While looking at my Awstats page on my 55n3 website, I found this on a forum:
"The irony is that now he has the correct track gauge,
but everything else becomes far less accurate because you have to tweak 1/48 and 1/87 models to fit the new scale…
so instead of having very accurate models in 1/48 scale with the wrong gauge,
you now have much less accurate models in 1/55 scale with the correct gauge…"
No, 55n3, uses oversize and undersized components from other scales that measure correctly to Scale55. Just because an object is labeled “HO” doesn’t mean it scales to HO. Example:
The Lifelike “HO” stock pen, it is too large for HO and S. It scales right in Scale55.
That is the advantage of 55n3 there are so many things available that are cheap and readily available. Just because it is label a “scale” doesn’t mean that it measures out to that “scale”.

**Stored data:**
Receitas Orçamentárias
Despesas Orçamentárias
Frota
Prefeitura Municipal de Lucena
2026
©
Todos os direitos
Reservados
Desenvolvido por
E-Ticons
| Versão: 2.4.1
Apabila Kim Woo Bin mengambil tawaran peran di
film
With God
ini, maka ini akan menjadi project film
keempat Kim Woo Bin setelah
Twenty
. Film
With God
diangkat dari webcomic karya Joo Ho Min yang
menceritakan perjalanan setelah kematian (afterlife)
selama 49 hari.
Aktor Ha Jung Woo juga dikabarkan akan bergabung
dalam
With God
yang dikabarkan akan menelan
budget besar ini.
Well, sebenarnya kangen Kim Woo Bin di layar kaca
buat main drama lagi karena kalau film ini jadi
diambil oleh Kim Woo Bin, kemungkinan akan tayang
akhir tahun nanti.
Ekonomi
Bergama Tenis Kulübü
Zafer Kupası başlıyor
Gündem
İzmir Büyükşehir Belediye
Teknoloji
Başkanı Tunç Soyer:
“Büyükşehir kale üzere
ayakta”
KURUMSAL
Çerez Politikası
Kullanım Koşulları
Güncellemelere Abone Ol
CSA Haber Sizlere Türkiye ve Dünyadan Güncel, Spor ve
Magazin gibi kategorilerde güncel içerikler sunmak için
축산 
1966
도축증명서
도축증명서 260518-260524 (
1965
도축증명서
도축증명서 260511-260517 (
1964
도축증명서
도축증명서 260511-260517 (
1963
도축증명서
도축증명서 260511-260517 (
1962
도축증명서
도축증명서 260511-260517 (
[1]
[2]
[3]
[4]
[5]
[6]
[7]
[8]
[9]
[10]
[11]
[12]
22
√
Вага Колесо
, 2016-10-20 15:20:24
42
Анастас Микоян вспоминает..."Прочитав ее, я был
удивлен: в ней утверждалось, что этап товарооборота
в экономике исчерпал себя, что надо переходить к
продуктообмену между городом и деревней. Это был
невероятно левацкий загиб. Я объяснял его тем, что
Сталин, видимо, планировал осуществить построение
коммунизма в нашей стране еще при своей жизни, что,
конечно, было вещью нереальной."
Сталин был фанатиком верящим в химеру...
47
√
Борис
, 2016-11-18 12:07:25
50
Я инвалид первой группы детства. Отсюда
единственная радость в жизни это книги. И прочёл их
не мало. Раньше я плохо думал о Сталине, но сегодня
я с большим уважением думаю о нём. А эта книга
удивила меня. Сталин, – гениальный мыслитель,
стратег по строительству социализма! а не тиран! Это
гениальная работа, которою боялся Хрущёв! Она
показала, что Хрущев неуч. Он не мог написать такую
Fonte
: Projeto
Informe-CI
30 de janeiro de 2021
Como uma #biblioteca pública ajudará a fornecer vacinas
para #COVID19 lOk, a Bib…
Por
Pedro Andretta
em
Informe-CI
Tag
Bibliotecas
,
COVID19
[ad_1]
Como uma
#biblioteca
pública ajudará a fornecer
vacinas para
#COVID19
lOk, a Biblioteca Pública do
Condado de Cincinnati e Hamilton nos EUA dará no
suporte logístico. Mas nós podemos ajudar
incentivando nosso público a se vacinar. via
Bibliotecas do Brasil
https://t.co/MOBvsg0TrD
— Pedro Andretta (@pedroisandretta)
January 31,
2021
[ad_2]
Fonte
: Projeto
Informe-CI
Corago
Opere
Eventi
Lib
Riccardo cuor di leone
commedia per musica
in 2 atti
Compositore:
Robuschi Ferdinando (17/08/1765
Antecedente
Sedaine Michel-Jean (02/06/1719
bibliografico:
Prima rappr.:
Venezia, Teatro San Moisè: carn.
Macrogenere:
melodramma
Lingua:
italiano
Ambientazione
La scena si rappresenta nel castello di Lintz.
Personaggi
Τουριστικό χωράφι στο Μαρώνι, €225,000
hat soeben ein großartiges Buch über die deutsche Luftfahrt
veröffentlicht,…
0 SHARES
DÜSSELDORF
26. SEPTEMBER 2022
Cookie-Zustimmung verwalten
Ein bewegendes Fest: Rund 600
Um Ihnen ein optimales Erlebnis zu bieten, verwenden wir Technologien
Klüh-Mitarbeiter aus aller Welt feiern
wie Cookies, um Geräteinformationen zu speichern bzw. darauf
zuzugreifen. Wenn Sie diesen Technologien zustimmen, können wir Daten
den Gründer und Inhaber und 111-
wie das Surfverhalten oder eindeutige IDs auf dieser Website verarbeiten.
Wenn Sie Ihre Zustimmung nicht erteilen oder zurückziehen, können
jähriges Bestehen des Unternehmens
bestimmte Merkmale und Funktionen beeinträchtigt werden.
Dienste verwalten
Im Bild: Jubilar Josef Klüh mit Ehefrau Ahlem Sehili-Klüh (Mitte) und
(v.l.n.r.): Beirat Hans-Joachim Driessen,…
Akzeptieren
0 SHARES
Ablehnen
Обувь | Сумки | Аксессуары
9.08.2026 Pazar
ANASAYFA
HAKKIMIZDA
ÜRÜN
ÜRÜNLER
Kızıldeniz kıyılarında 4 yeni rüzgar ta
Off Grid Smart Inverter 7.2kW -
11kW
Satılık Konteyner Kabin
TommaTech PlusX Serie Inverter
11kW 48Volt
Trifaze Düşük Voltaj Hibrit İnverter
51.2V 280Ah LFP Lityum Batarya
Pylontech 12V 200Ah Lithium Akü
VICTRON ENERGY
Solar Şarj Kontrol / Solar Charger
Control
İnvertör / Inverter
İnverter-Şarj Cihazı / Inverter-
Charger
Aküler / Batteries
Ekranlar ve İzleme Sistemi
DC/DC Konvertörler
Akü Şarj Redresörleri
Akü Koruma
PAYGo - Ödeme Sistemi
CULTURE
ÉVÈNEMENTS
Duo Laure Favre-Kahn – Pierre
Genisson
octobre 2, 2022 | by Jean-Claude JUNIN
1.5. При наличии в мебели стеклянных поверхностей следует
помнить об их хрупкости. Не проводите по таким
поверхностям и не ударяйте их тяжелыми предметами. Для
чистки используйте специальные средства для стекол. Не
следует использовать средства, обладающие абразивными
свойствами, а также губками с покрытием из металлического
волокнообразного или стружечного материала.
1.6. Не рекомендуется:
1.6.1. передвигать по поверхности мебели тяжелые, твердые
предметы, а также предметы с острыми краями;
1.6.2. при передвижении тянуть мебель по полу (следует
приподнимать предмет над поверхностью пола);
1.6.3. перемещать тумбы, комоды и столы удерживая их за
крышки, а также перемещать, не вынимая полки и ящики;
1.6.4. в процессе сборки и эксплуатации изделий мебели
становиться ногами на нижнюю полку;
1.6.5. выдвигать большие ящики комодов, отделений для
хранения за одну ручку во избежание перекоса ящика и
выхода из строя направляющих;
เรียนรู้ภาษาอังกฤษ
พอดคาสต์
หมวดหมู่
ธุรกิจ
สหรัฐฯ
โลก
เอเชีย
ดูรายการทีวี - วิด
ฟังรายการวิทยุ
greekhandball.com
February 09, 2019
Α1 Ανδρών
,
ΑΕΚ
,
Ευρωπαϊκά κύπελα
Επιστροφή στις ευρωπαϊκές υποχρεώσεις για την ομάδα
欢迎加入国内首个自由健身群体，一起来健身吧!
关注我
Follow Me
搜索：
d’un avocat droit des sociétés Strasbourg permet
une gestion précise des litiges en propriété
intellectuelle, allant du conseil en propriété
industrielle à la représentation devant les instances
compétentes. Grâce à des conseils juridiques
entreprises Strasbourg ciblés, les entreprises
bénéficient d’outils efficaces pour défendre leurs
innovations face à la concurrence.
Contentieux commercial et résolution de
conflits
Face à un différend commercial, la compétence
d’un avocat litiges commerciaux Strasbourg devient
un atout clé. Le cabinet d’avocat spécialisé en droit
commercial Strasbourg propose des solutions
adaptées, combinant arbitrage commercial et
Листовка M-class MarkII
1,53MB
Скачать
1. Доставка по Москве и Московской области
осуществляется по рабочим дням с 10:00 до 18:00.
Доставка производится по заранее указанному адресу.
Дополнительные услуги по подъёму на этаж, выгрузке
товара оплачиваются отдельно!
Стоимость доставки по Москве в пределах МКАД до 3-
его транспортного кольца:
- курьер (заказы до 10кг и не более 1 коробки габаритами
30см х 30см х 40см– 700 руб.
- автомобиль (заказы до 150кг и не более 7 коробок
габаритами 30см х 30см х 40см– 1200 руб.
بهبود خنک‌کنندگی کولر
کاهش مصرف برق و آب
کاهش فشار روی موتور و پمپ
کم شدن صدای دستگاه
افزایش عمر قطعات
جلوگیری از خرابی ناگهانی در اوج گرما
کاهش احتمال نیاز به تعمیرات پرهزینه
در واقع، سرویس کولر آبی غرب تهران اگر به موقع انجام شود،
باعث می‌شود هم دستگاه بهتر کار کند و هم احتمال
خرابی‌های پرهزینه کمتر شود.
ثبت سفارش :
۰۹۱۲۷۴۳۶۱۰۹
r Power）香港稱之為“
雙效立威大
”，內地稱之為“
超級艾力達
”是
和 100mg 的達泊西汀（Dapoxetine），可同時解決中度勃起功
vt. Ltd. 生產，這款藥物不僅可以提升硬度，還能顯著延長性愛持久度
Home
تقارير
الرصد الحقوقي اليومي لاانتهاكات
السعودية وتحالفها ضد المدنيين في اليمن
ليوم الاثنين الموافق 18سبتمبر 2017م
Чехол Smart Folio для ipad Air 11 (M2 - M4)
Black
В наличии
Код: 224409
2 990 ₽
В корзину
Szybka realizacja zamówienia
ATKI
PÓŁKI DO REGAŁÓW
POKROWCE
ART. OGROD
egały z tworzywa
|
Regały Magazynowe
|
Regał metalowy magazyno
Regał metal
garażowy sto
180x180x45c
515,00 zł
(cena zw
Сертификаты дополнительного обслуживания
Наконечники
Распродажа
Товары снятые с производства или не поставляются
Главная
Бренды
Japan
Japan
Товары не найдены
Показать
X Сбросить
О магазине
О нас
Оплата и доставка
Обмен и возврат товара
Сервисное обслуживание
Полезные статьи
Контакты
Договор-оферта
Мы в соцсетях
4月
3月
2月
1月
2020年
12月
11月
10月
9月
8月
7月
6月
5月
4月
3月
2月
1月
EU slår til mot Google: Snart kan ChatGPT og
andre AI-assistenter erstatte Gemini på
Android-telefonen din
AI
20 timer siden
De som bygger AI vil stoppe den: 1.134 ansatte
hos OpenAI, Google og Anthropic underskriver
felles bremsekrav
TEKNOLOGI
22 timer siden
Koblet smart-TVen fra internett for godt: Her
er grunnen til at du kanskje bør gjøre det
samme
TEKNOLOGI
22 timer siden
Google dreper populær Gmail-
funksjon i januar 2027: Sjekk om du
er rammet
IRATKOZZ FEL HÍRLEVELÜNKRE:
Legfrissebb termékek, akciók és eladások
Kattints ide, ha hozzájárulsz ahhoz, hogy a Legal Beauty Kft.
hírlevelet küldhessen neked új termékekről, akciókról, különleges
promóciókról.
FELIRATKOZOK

**Exercise goal:**
Could you pick up the post about 55n3 scale modeling right after its final sentence and keep writing it?

**Answer section:**
Everything scales out to a real world object that I display at:
Sounds to me as if the person who made the comment is suffering from, “Ready-to-run-itis.” That’s what happens when somebody can’t seem to grasp that a Z-scale 55 gallon drum is a keg in HO scale and a #2 vegetable can in in one of the several scales that run on G gauge. In 55n3 it would be pretty close to a #10 (restaurant-size) vegetable can.
IMHO, there are some things that have fairly standard sizes (manufactured doors, which are all 68 inches high) and many things that have a shape, but no set size (most tools, fence posts, logs…) Then, too, before pre-hung doors and pre-framed windows were common, their size was a variable. If you wanted your commercial establishment to be impressive, you put in big doors, big windows and high ceilings. So there’s no ‘inaccuracy’ in using a 1:48 scale station on a 55n3 layout - it’s just built big to impress the neighbors.
OTOH, if you want an exact-to-the-millimeter model of PD&Q #97 as it was when great-grampaw brought it into town, accepted his gold watch and retired, that will take a lot more than tweaking - in any scale. I don’t see scratchbuilding as more difficult in 1:55 than in 1:80 or 1:12. All require the same skill sets.
Love what you’ve done so far. Not my cup of o-cha, but really nice - and original. [bow]
Chuck (Modeling Central Japan in September, 1964 - on 1:80 scale, aka HOj)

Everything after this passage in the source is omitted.